Chapter Ten, Special Gardening and Special Gardeners, goes into planting a square foot style garden in nontraditional areas and working with children, senior citizens and persons with special needs. This section is followed by a detailed Appendix that provides a number of helpful tables that detail the spacing per square foot, growing season, weeks from seed to harvest, and other aspects of different vegetables and flowers. There are also detailed discussions of individual vegetables, with instructions on starting, growing, and harvesting each one, as well as what kinds of pests tend to be problematic for each. These discussions also provide overviews on how to prepare each vegetable and suggestions of what kinds of dishes they are best in.
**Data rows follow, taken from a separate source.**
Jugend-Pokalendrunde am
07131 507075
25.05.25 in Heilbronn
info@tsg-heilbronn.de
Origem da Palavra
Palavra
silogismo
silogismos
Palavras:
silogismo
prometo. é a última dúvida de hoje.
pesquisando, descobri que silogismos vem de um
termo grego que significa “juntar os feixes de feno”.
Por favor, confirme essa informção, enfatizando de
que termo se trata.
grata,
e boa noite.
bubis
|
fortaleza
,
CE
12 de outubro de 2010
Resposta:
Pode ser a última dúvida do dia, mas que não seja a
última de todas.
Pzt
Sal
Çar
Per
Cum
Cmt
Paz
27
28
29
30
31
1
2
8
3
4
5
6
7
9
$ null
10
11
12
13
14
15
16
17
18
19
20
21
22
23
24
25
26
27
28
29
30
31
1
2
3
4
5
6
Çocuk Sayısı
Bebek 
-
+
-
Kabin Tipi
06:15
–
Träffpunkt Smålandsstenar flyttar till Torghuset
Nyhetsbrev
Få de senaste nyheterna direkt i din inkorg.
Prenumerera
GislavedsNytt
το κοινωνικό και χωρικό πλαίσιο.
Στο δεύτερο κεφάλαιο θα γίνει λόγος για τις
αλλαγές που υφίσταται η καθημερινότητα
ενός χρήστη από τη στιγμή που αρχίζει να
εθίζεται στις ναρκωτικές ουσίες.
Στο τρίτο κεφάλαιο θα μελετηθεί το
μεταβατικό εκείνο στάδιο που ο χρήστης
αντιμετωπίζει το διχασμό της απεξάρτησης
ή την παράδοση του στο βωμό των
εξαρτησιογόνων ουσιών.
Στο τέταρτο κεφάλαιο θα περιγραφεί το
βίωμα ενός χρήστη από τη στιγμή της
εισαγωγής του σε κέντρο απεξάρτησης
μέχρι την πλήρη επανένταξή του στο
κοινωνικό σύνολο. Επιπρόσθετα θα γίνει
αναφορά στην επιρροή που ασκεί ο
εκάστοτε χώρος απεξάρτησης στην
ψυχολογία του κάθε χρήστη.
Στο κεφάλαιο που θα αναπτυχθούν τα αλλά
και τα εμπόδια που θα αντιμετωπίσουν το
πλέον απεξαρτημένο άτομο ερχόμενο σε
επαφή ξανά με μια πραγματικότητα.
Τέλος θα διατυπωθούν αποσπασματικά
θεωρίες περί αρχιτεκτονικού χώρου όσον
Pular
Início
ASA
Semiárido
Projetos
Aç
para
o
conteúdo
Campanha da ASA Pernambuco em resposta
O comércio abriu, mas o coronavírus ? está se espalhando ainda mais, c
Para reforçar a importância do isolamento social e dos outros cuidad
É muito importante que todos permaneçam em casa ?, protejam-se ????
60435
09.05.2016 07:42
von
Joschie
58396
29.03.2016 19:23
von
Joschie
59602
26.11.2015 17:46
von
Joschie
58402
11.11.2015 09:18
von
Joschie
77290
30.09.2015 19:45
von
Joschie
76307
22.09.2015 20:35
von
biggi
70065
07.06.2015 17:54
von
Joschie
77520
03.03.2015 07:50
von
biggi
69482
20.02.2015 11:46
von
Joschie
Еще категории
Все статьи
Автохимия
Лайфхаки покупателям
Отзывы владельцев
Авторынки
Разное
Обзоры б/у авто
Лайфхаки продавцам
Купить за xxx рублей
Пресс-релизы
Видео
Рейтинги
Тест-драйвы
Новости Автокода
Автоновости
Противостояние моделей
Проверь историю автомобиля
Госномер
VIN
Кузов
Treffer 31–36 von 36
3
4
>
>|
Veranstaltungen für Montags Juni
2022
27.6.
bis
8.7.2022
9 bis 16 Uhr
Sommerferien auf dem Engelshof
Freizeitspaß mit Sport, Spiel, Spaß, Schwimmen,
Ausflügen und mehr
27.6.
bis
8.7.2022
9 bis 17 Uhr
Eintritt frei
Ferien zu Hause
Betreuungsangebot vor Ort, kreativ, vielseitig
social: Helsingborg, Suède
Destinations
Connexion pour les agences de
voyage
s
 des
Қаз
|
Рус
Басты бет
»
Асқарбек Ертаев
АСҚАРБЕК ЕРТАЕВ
Special Gardening and Special Gardeners is a new chapter in the Second Edition. Readers will especially appreciate this chapter whether they are already familiar with square foot gardening or are new to it, because it expands upon the basic concepts significantly. The first part of the chapter deals with growing vegetables in nontraditional spaces such as apartment balconies and decks, or on railings in small boxes. The techniques that make square foot gardening so successful also help to make gardens work in these spaces as well. The soil mix is perfect for small containers, because it is rich in nutrients and holds water well, and the intensive planting techniques are also well suited to small spaces.
The second part of the chapter talks about gardening with grandparents, senior citizens, children and persons with special needs. Square foot gardens, because they are so accessible and do not require a lot of work to maintain, are excellent for introducing young people to gardening as well as allowing people with special needs, such as blind or disabled people. This section also discusses gardening in schools and establishing community gardens. The square foot method can go just about anywhere, and this chapter explains how you can use it to make gardening accessible to anyone.
4. One Last Word
All New Square Foot Gardening, Second Edition is a wonderful update to Mel Bartholomew’s original 1981 book. Not only does it provide a number of updates and improvements on his original square foot gardening techniques, it also has a clean, fresh new look. There are new, beautiful photographs of square foot gardens and lush vegetables grown in them, along with a lot more illustrations that show in detail how to establish and maintain a square foot garden. And additional new chapters that explain how to construct vertical gardens, how to apply square foot gardening techniques to nontraditional spaces, and how to use the method to share gardening with children, seniors and persons with special needs make the book more complete.
Square foot gardening is a revolutionary way to dramatically increase the yields you are getting from your vegetable garden while reducing the amount of work you have to put into it. It is a simple, easy to learn method that will completely change how you grow vegetables. Gardening doesn’t have to be a lot of work, and this book shows you why. Whether you are brand new to the square foot gardening technique or have been practicing it for years, the new, expanded edition of Mel Bartholomew’s book has a lot to offer.